Passage section start

Another birthday staring you down? Perhaps you can follow the lead of a man in the Netherlands who has launched a legal battle in the town of Arnhem to change his age from 69 to 49. "(Y)ou can change your name and change your gender," Emile Ratelband noted. "Why can't I decide my own age?" The Dutch positivity trainer told BBC News that he feels discriminated against both in the career realm and on Tinder. "When I am on Tinder and it says I'm 69, I don't get an answer," Ratelband said. "When I'm 49, with the face I have, I will be in a luxurious position." He also describes himself as a "young god." The arbiters of his case aren't so sure, though: One judge wanted to know what would become of the 20 years that would be erased by such a change. "Who were your parents looking after then? Who was that little boy?" he wondered.

Passage section end
Given records section start

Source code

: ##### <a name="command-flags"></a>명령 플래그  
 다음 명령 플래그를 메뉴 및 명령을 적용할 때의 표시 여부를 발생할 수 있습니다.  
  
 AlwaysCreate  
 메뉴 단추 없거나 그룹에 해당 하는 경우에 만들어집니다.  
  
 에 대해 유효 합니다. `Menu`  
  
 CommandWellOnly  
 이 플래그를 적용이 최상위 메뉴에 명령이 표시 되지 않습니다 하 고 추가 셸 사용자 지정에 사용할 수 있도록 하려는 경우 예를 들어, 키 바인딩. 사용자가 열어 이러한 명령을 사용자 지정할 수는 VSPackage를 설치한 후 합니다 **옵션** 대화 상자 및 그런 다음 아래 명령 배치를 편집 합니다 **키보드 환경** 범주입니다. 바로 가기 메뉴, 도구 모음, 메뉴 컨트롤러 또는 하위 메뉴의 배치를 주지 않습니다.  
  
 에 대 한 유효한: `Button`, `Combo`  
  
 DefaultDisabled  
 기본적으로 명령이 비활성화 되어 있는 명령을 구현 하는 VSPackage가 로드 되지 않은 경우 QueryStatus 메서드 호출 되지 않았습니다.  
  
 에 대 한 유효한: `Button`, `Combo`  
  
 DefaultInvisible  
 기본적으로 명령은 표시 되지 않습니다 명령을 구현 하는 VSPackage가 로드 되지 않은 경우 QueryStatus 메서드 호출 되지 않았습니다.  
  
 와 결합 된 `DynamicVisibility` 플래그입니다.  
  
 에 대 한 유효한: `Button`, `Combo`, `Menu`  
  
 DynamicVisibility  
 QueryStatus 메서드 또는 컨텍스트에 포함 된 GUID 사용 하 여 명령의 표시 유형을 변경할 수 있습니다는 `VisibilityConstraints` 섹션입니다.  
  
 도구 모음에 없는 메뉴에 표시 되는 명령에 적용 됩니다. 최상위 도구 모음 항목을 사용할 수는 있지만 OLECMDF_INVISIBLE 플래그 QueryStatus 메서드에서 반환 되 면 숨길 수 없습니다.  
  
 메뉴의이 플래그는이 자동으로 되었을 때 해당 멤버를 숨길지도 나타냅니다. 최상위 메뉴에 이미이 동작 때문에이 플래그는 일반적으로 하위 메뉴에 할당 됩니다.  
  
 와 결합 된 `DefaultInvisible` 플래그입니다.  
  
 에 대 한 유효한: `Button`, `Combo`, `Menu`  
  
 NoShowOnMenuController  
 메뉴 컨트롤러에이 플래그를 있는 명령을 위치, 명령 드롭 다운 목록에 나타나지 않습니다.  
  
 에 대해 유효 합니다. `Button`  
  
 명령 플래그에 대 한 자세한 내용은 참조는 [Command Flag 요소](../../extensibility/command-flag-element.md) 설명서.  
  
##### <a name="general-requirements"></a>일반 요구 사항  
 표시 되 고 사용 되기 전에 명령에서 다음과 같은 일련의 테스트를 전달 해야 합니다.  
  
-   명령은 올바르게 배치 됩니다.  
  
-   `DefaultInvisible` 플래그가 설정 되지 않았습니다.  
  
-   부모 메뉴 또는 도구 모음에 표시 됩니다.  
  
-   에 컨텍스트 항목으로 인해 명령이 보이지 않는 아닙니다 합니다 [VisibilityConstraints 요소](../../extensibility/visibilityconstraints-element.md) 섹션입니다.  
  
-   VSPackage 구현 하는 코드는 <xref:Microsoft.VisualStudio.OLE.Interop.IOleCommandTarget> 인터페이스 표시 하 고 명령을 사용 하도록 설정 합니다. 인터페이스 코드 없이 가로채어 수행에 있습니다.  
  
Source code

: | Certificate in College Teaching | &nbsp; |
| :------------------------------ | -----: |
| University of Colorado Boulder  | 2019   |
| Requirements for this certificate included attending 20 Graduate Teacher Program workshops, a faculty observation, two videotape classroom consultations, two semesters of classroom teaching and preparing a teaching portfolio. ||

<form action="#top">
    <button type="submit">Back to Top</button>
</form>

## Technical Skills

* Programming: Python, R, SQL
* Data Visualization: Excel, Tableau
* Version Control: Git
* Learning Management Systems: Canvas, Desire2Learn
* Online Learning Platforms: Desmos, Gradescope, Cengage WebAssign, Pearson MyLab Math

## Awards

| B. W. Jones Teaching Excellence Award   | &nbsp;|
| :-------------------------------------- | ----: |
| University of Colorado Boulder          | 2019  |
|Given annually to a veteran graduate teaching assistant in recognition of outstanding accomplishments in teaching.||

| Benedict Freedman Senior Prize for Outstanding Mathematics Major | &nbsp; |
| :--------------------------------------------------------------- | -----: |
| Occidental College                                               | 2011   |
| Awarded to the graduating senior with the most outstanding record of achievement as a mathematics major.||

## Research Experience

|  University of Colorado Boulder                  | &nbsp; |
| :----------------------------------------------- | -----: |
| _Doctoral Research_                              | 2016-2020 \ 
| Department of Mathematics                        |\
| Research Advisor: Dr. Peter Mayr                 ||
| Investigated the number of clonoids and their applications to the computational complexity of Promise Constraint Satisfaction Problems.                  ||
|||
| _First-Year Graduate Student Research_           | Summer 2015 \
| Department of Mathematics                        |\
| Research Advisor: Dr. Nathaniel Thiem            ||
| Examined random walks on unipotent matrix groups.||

Given records section end

**Task objective:** In the passage about the age-change lawsuit, what age does Emile Ratelband want to be legally recorded as, in place of 69? The listing has nothing to do with this task.

**Task response:** 49